Two times food for thought:
Wendel Steavenson in The New Yorker:
Fifty-one dead at dawn. A doctor who said he preferred not to give his name lives in an apartment building that overlooks the Republican Guard barracks in
Cairo. He told me he woke for the dawn prayer before 4 A.M. Shortly afterward, he heard gunfire and went onto his neighbor’s balcony for a better view.
“I saw that the Army retreated about ten metres and began to fire
tear-gas cannisters, about ten or fifteen of them,” he said. “I couldn’t
see if the other side [the protesters] was shooting, but I heard people
through megaphones encouraging jihad. Then I saw four to six
motorcycles coming from the direction of the Rabaa intersection to the
Republican Guard barracks. Some people were still praying, some were
not, because the dawn prayer had finished by then. The men on the
motorcycles were all masked, and it was hard to see them through the
dark and the tear-gas smoke, but they seemed to be shooting, they were
coming from behind the protesters, so they were shooting toward the
protesters and the Army. Then the Army started firing. And the
protestors were firing. I saw firing from both sides.” As for details,
though—what they were firing, whether it was one or two protesters or
something more organized—he said that it was dark and that he couldn’t exactly tell.
Sarah Carr on Mada Masr:
So my position on events pre-June 30 has not been changed by events
since: The Muslim Brotherhood should have been left to fail as they had
not (yet) committed an act justifying Morsi’s removal by the military.
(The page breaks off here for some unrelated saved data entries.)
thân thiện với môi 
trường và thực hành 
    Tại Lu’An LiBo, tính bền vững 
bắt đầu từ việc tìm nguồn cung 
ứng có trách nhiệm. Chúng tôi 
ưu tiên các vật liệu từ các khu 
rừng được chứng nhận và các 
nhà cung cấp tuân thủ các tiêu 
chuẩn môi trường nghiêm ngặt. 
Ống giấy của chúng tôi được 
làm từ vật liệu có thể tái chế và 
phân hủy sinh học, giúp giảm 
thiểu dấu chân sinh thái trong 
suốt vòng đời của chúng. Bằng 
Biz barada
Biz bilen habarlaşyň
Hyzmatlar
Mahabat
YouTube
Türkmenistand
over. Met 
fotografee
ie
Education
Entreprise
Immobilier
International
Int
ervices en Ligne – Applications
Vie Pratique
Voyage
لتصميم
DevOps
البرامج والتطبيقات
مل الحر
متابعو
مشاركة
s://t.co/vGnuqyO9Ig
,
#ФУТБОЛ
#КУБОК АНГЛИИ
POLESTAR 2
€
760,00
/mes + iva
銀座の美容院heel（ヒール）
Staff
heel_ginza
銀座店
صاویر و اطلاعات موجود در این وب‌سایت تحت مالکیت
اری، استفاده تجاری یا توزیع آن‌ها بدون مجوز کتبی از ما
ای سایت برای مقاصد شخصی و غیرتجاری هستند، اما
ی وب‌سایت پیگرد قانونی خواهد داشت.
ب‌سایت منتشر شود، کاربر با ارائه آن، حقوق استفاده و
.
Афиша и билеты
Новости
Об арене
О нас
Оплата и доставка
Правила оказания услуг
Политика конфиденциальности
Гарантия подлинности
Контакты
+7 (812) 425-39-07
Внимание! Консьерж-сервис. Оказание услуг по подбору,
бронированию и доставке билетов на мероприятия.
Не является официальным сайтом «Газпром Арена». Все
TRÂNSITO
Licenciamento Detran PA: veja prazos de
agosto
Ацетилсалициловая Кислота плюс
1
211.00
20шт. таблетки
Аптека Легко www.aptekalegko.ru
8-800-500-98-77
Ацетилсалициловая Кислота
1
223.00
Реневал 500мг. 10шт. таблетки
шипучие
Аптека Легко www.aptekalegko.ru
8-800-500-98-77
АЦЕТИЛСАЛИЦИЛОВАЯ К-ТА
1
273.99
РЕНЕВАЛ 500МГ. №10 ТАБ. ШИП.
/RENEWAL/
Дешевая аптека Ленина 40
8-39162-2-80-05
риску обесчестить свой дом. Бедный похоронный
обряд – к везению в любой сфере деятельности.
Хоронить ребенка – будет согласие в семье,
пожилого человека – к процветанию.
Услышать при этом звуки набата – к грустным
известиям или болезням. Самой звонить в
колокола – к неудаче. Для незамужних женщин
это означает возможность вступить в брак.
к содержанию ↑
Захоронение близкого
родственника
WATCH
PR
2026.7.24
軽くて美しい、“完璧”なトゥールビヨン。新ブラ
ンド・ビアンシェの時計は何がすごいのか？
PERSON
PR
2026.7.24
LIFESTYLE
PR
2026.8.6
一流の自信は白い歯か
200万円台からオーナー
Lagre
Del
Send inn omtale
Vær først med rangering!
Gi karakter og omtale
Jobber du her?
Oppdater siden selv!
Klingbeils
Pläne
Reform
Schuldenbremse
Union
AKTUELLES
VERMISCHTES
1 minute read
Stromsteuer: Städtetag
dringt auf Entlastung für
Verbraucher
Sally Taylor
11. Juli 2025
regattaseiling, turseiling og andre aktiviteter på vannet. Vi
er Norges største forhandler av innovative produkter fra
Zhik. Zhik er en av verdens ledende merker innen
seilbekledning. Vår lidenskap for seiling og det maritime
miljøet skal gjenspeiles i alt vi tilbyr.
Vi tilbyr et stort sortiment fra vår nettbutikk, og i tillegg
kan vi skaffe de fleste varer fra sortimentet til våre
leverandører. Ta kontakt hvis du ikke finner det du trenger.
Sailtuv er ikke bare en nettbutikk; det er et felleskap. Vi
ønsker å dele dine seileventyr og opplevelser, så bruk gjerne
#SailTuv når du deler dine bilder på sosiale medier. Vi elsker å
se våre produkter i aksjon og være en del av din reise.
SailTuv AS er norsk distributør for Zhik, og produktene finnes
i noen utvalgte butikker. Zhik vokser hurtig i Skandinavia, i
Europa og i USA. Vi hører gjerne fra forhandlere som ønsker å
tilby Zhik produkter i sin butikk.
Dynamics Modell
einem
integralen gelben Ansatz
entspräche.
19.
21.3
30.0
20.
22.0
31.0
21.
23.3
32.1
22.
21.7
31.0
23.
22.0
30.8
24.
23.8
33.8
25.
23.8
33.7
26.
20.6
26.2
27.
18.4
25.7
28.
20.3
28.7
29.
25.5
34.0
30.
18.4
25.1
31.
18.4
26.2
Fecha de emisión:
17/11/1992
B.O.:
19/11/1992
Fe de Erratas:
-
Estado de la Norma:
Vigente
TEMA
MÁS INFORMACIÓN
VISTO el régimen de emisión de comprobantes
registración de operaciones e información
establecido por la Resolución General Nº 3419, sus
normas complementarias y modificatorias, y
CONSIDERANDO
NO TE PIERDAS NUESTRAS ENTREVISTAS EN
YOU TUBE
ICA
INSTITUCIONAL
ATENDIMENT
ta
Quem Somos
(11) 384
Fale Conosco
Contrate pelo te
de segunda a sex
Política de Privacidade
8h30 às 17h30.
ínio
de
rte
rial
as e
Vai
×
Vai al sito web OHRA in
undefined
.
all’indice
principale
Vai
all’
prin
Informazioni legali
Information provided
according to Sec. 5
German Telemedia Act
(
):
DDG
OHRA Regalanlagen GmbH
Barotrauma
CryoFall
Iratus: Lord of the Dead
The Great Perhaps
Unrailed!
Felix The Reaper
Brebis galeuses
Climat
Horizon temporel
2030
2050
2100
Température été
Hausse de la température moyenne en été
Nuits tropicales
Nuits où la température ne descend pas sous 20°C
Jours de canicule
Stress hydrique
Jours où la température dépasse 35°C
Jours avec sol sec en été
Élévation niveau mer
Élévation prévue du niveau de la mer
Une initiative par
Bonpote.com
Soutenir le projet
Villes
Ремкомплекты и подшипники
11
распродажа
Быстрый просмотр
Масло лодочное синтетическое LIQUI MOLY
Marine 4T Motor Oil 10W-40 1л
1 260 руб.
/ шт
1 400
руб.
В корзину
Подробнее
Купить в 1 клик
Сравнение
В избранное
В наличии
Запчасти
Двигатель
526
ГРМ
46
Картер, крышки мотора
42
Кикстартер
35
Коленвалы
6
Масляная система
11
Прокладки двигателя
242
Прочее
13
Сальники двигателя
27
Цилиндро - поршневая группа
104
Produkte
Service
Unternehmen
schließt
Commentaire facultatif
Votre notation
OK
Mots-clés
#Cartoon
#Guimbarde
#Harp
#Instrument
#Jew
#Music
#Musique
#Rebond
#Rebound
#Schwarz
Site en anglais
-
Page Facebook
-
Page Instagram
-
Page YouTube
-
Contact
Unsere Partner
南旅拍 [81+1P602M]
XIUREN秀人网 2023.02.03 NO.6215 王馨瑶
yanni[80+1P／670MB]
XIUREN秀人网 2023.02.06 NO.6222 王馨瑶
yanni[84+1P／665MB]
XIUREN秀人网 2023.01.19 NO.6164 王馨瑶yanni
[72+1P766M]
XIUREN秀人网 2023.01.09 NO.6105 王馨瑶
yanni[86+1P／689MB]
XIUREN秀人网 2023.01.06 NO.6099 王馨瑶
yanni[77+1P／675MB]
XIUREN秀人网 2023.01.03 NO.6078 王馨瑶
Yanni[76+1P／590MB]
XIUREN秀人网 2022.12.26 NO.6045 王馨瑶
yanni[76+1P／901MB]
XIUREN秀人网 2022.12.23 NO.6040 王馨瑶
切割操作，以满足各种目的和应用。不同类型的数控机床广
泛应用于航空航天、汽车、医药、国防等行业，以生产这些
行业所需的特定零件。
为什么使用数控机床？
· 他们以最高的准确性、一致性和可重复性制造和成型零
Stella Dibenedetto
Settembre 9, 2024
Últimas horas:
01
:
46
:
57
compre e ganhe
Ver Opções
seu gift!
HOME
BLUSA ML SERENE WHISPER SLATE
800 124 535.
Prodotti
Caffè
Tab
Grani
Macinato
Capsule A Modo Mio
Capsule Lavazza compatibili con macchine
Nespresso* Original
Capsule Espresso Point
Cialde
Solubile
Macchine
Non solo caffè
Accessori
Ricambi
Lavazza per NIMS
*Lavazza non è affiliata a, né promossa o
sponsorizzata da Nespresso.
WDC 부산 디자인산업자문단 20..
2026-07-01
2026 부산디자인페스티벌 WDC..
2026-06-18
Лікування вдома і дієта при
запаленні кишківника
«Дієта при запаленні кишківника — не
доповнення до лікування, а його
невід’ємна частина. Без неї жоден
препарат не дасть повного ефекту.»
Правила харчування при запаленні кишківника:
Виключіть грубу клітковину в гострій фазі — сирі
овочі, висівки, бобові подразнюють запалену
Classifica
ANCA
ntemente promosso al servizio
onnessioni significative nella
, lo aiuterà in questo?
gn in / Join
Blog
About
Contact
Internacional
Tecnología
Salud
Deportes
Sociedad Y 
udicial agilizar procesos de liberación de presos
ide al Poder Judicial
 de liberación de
The price Egypt has paid and will pay for the consequences of this
decision are too high. It has created a generation of Islamists who
genuinely believe that democracy does not include them. The post-June 30
fallout reaffirms this belief, especially with Islamist channels and
newspapers closed down, as well as leaders detained and held
incommunicado, apparently pursuant to an executive decision. For 30
years, Mubarak told them that due process is not for them, and a popular
revolution is confirming that. It is Egyptian society that will pay the
price of the grievances this causes, and the fact that, with a silenced
media and no coverage from independent outlets, they have been left
with virtually no channels to get their voice heard.